* [Work to do]
a - Answer these questions using the forum post about Bengal cats and kittens, one line each:
(i) For how many years did the poster have the Bengal that died?
(ii) During which hours is the poster usually out of the house?
(iii) Which two things does the poster mention that would allow the cats to go outside?
b - Translate this sentence from the forum post about Bengal cats into Spanish: "I am allergic now to normal cats, but Bengals seem to be ok."

* [Given text]

----------------

# Bengal cats and kittens - WWYD



## bexj (3 February 2013)

After losing our last beautiful Bengal Boy last week, we are keen to get another furry friend or two and I could do with some thoughts/and/or advice please.

History - had this Bengal for 8 years and had his sister too until about 18 months ago.  Had them from 13wk kittens, boy was a great big soppy cat, sister was a bit wilder and it wasn't a total surprise when she went off wandering and didn't come back.  When we got them, also had an older moggie too, who wasn't really strong minded enough to show the kittens the ways of the world.  I am allergic now to normal cats, but Bengals seem to be ok.  We both work, I am usually out from 8am to 5.30pm, husband longer, but then he often spends long periods working at home, although this isn't controllable when or how long.  

The dilemma - one or two kittens?  Or one plus an older ex-breeding queen, or similar?  We would be able to keep them as indoor cats initially, but then would want them outside too - we live far from a road, and have cat flaps.

----------------

* [Dataset extract]
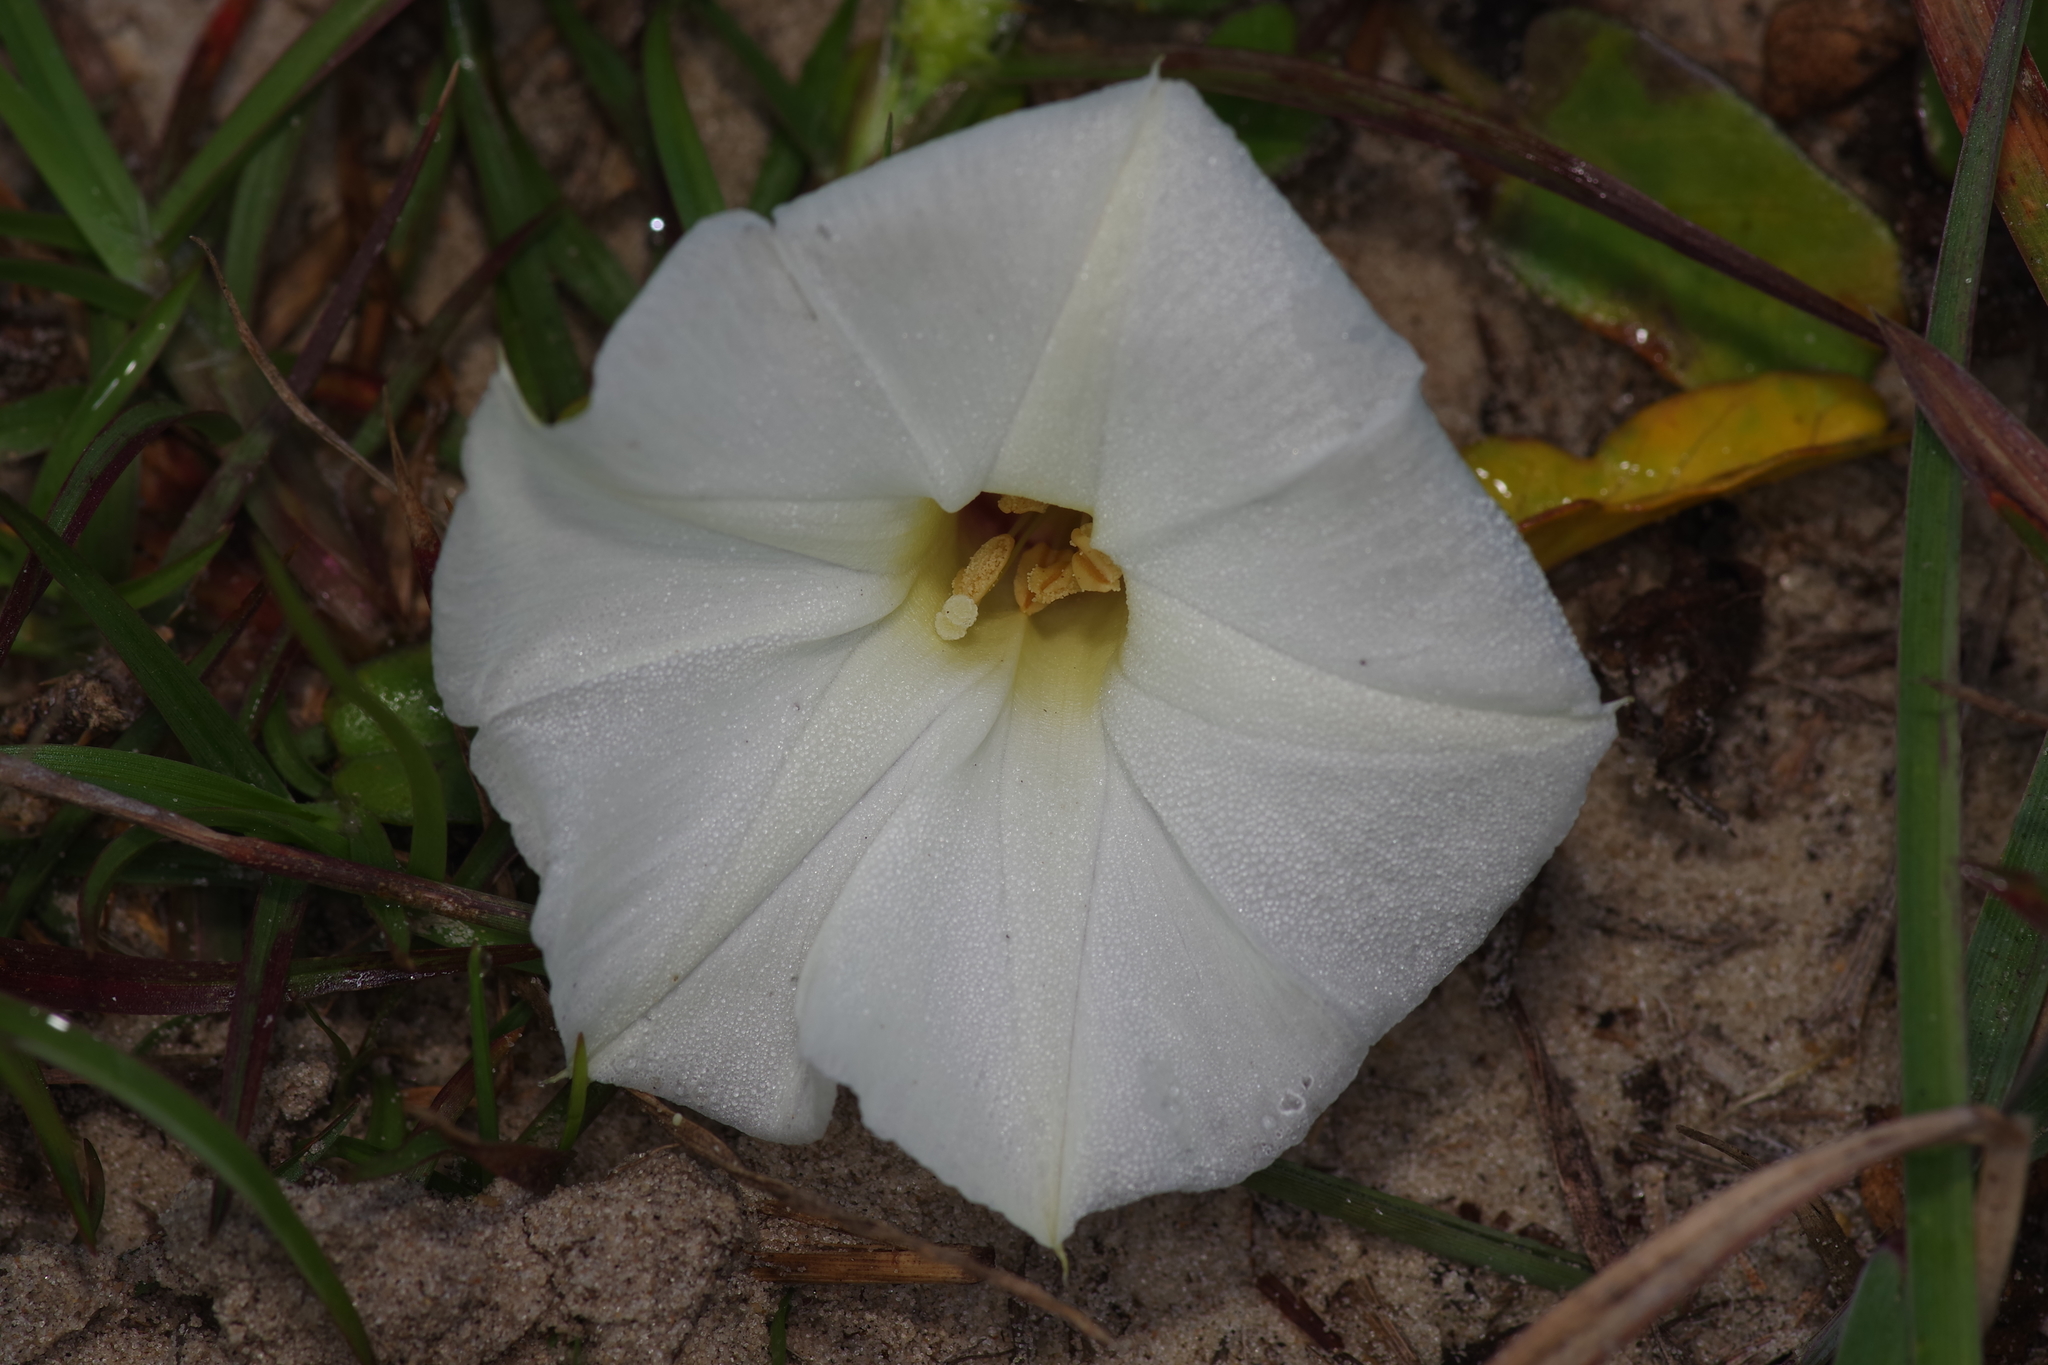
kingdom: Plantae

----------------

* [Exercise solutions]
a -
(i) 8 years.
(ii) From 8am to 5.30pm.
(iii) They live far from a road and have cat flaps.

b - Ahora tengo alergia a los gatos normales, pero los bengalíes parecen estar bien.